In the entity page, there is a card for Argo Workflows, and it should say running or succeeded. You can click the name in the card to go to the Argo Workflows UI to view more details about this workflow run. When prompted to log in, click the login button under single sign on. Argo Workflows is configured to use SSO with Keycloak allowing you to login with the same credentials as Backstage login.

Note that Argo Workflows are not usually deployed this way. This is just an example to show you how you can integrate workflows, backstage, and spark.

Back in the entity page, you can view more details about Spark jobs by navigating to the Spark tab.

Application with cloud resources.

Similar to the above, we can deploy an application with cloud resources using Backstage templates. In this example, we will create an application with a S3 Bucket.

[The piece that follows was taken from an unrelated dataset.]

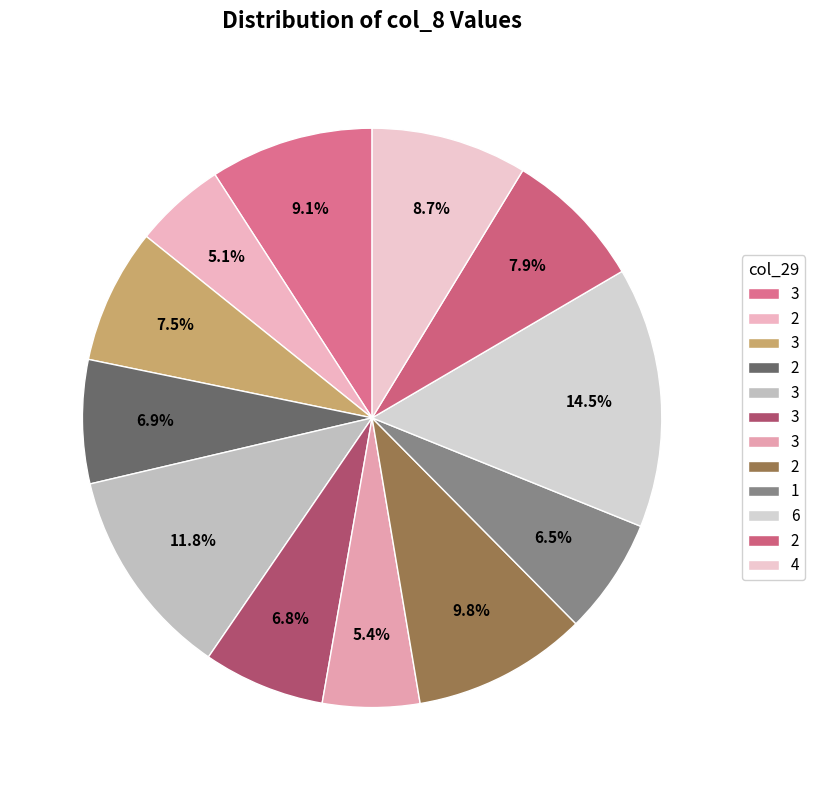

What is the largest slice in the pie chart?

Row 9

Choose a template named App with S3 bucket, type demo3 as the name, then choose a region to create this bucket in.

Once you click the create button, you will have a very similar setup as the basic example. The only difference is we now have a resource for a S3 Bucket which is managed by Crossplane.

Note that Bucket is not created because Crossplane doesn't have necessary credentials to do so. If you'd like it to actually create a bucket, update the credentials secret file, then run idpbuilder create --package-dir examples/ref-implementation.

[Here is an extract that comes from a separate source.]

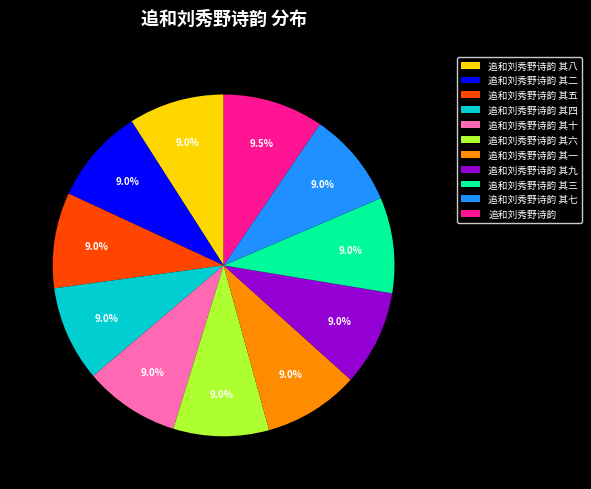

How many segments does this pie chart have?

11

In this example, we used Crossplane to provision resources, but you can use other cloud resource management tools such as Terraform instead. Regardless of your tool choice, concepts are the same. We use Backstage as the templating mechanism and UI for users, then use Kubernetes API with GitOps to deploy resources.

Notes

  • In these examples, we have used the pattern of creating a new repository for every app, then having ArgoCD deploy it. This is done for convenience and demonstration purposes only. There are alternative actions that you can use. For example, you can create a PR to an existing repository, create a repository but not deploy them yet, etc.

  • If Backstage's pipelining and templating mechanisms is too simple, you can use more advanced workflow engines like Tekton or Argo Workflows. You can invoke them in Backstage templates, then track progress similar to how it was described above.